March 28, 2011

A holy canonical reminder

I write this knowing that we are in the middle of a great penitential season, when on such Fridays we are obligated to abstain from meat without question. Having said this, what is about to follow may not be relevant now, but after we witness the glory of our Lord’s Resurrection on Easter, we will want to keep this in mind throughout the rest of the year.

It is little known in the Church today that we are still obligated to offer some sort of spiritual sacrifice on each and every Friday throughout the liturgical year (with one notable exception, which will be explained below). I first learned of this through a sort of public service announcement through EWTN several years ago presenting two men in a restaurant ordering dinner. One chose to have a hamburger, while the other requested a fish dish. The narrator explained that even outside of Lent we are to abstain from meat or, if we choose to eat it, offer another kind of sacrifice in its place. However, I was left wondering why: the PSA didn’t cite any source. It made no mention of conciliar teaching, canon law, or even the Catechism.

Because a PSA cannot fit everything into 30 seconds, many important details naturally had to go missing from it, so I dug deeper. Indeed, the directive is derived from an interpretation of several canons within the 1983 Code of Canon Law (CIC).

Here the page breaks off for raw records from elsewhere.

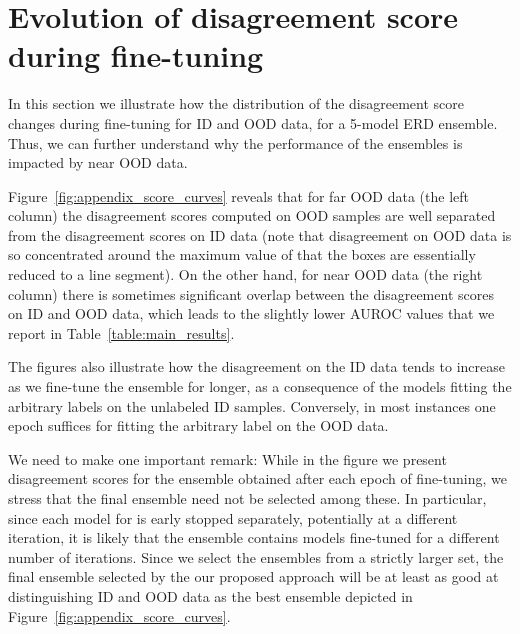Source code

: \vspace{-0.3cm}
\section{Evolution of disagreement score during fine-tuning}
\label{sec:appendix_score_curves}

In this section we illustrate how the distribution of the disagreement score
changes during fine-tuning for ID and OOD data, for a 5-model ERD ensemble.
Thus, we can further understand why the performance of the  ensembles
is impacted by near OOD data.

Figure~\ref{fig:appendix_score_curves} reveals that for far OOD data (the left
column) the disagreement scores computed on OOD samples are well separated from
the disagreement scores on ID data (note that disagreement on OOD data is so
concentrated around the maximum value of  that the boxes are essentially
reduced to a line segment). On the other hand, for near OOD data (the right
column) there is sometimes significant overlap between the disagreement scores
on ID and OOD data, which leads to the slightly lower AUROC values that we
report in Table~\ref{table:main_results}.

The figures also illustrate how the disagreement on the ID data tends to
increase as we fine-tune the ensemble for longer, as a consequence of the models
fitting the arbitrary labels on the unlabeled ID samples. Conversely, in most
instances one epoch suffices for fitting the arbitrary label on the OOD data.

We need to make one important remark: While in the figure we present
disagreement scores for the ensemble obtained after each epoch of fine-tuning,
we stress that the final  ensemble need not be selected among these. In
particular, since each model for  is early stopped separately,
potentially at a different iteration, it is likely that the  ensemble
contains models fine-tuned for a different number of iterations. Since we select
the  ensembles from a strictly larger set, the final ensemble selected
by the our proposed approach will be at least as good at distinguishing ID and
OOD data as the best ensemble depicted in
Figure~\ref{fig:appendix_score_curves}.

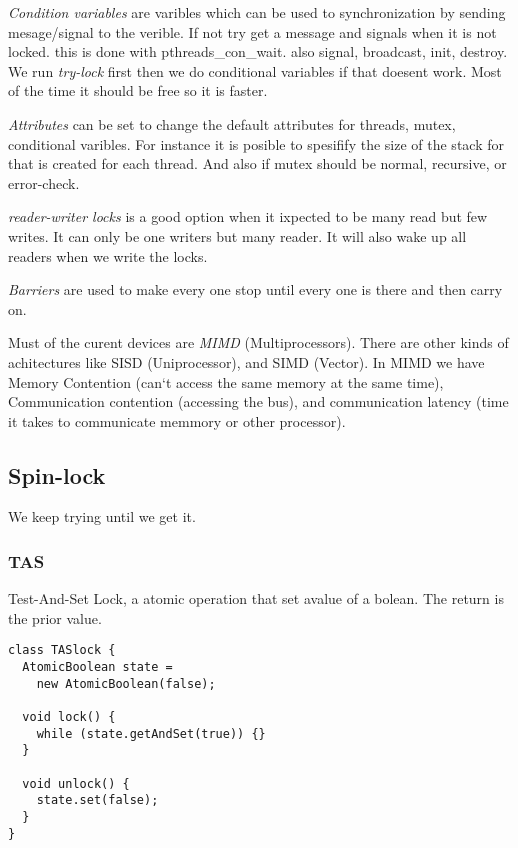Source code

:\textit{Condition variables} are varibles which can be used to synchronization by
sending mesage/signal to the verible. If not try get a message and signals when it is not locked.
this is done with pthreads\_con\_wait. also signal, broadcast, init, destroy.
We run \textit{try-lock} first then we do conditional variables if that doesent work.
Most of the time it should be free so it is faster.

\textit{Attributes} can be set to change the default attributes for threads, mutex, conditional varibles.
For instance it is posible to spesifify the size of the stack for that is created for each thread.
And also if mutex should be normal, recursive, or error-check.

\textit{reader-writer locks} is a good option when it ixpected to be many read but few writes.
It can only be one writers but many reader. It will also wake up all readers when we write the locks.

\textit{Barriers} are used to make every one stop until every one is there and then carry on.


Must of the curent devices are \textit{MIMD} (Multiprocessors). There are other kinds of achitectures
like SISD (Uniprocessor), and SIMD (Vector). In MIMD we have Memory Contention
(can`t access the same memory at the same time), Communication contention (accessing the bus),
and communication latency (time it takes to communicate memmory or other processor).

\subsection{Spin-lock}
We keep trying until we get it.

\subsubsection{TAS}
Test-And-Set Lock, a atomic operation that set avalue of a bolean. The return is the prior value.

\begin{BVerbatim}[baseline=c]
class TASlock {
  AtomicBoolean state =
    new AtomicBoolean(false);

  void lock() {
    while (state.getAndSet(true)) {}
  }
  
  void unlock() {
    state.set(false);
  }
}
\end{BVerbatim}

Here are the important ones, with my emphases:
(c. 1249) All members of the Christian faithful in their own way are bound to do penance in virtue of divine law....[P]enitential days are prescribed in which the Christian faithful in a special way pray, exercise works of piety and charity, and deny themselves... especially by observing fast and abstinence according to the norm of the following canons.
(c. 1250) All Fridays through the year and the time of Lent are penitential days and times throughout the entire Church.

(c. 1251) Abstinence from eating meat...is to be observed on Fridays throughout the year unless (nisi) they are solemnities; abstinence and fast are to be observed on Ash Wednesday and on the Friday of the Passion and Death of Our Lord Jesus Christ.

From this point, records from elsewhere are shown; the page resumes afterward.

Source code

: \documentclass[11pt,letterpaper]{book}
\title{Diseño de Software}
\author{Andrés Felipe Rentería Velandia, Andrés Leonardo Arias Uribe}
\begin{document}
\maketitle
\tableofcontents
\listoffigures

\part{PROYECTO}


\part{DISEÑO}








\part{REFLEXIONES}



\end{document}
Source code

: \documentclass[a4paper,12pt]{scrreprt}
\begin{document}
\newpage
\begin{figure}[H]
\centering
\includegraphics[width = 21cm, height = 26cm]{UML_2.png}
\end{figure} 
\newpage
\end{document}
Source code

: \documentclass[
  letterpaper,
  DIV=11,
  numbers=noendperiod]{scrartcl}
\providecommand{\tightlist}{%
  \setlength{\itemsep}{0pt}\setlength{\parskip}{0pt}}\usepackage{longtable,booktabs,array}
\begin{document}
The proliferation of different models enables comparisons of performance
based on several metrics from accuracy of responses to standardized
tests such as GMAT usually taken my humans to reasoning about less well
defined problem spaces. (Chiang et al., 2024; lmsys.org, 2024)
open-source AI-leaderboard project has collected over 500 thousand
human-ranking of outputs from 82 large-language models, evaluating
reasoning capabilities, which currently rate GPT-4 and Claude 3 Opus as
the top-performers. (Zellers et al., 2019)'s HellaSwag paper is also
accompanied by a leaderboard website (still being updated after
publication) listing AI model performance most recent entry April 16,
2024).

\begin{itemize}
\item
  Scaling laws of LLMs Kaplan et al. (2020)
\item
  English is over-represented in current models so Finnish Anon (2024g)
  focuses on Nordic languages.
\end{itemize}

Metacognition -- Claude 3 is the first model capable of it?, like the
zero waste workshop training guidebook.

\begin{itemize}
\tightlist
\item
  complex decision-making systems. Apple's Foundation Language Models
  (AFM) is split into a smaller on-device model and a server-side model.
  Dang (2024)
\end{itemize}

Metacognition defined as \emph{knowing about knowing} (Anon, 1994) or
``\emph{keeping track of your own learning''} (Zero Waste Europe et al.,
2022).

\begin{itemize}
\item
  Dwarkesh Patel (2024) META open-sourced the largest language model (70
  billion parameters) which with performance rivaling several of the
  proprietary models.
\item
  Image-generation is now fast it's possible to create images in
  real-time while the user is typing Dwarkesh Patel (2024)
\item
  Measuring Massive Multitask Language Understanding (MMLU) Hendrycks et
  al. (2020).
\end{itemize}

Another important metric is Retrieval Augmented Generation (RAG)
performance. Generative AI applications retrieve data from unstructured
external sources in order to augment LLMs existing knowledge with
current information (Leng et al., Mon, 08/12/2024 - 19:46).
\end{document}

It is not readily apparent from the canons themselves that we are allowed to substitute abstinence from meat with another spiritual sacrifice of our own. These canons, however, uphold abstinence from meat on every Friday as the traditional requirement, which some Catholics who are aware exercise as their penance anyway. Even though the US bishops have not elaborated further on canon 1249 as to what the “works of piety and charity” entail, the universal law still dictates that we are to offer a penitential sacrifice nonetheless. In the same way, the tradition of “giving up something” for Lent does not describe anything in particular -- we are to determine our penance in this case as well.

In my case, if I find myself eating meat on a non-Lenten Friday, I would pray at least the Sorrowful Mysteries...once I remember to do it, that is. This and other forms of prayer can serve as legitimate and efficacious substitutes for abstinence, as long as one remembers to do them in good conscience.